È il dossier diffuso dal Miur a raccontare quante “matricole” si siederanno tra i banchi il prossimo settembre. Sono state oltre 1,5 milioni (esattamente 1.553.278) le iscrizioni al nuovo anno scolastico alle prime classi di ogni ordine di scuola. Circa un milione le domande presentate nel primo ciclo (473.294 alla scuola primaria e 537.330 alle medie) e 542.654 le domande ai percorsi di istruzione e formazione di secondo grado.

“Già da qualche anno si assiste a un calo nel numero dei nuovi ingressi più marcato nel caso della scuola primaria. Tale andamento segue quanto si riscontra nei dati Istat sulla popolazione residente, che vede il numero dei 6enni calare del 4,4% negli ultimi tre anni” si legge nel report.

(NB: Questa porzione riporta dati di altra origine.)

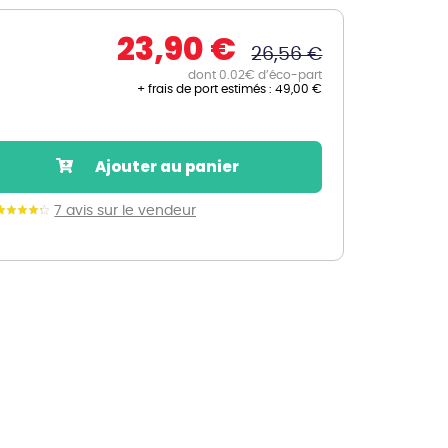
Nos marques de la nature
23,90 €
Découvrez nos marques
26,56 €
Mon potager
dont 0.02€ d’éco-part
+ frais de port estimés :
49,00 €
Nos marques de la nature
Ventes éphémères de plantes
Ajouter au panier
7 avis sur le vendeur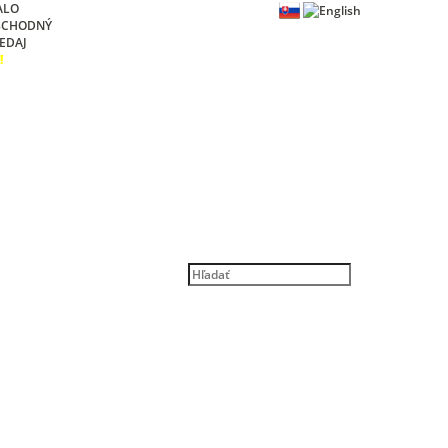
ALO
BCHODNÝ
EDAJ
!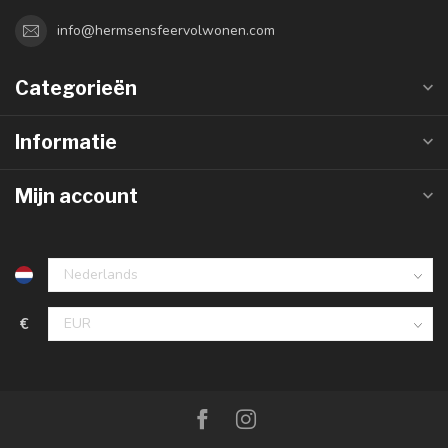
info@hermsensfeervolwonen.com
Categorieën
Informatie
Mijn account
€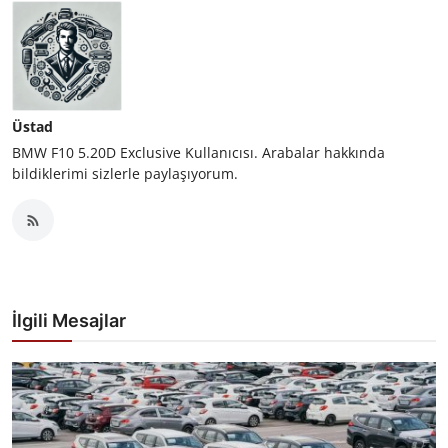
Üstad
BMW F10 5.20D Exclusive Kullanıcısı. Arabalar hakkında
bildiklerimi sizlerle paylaşıyorum.
İlgili Mesajlar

Ma se nella scuola primaria cala il numero di bambini cresce la richiesta del tempo pieno a 40 ore settimanali. Circa il 42% delle domande si orienta per questo tipo di scuola e quasi in tutte le regioni si evidenzia una maggior propensione a lasciare i propri figli a scuola con un orario prolungato. Lazio e Piemonte sono le regioni dove la richiesta è maggiore (rispettivamente 59,6% e 58,5% delle domande inoltrate), mentre Campania e Liguria quelle dove si registra un maggior incremento.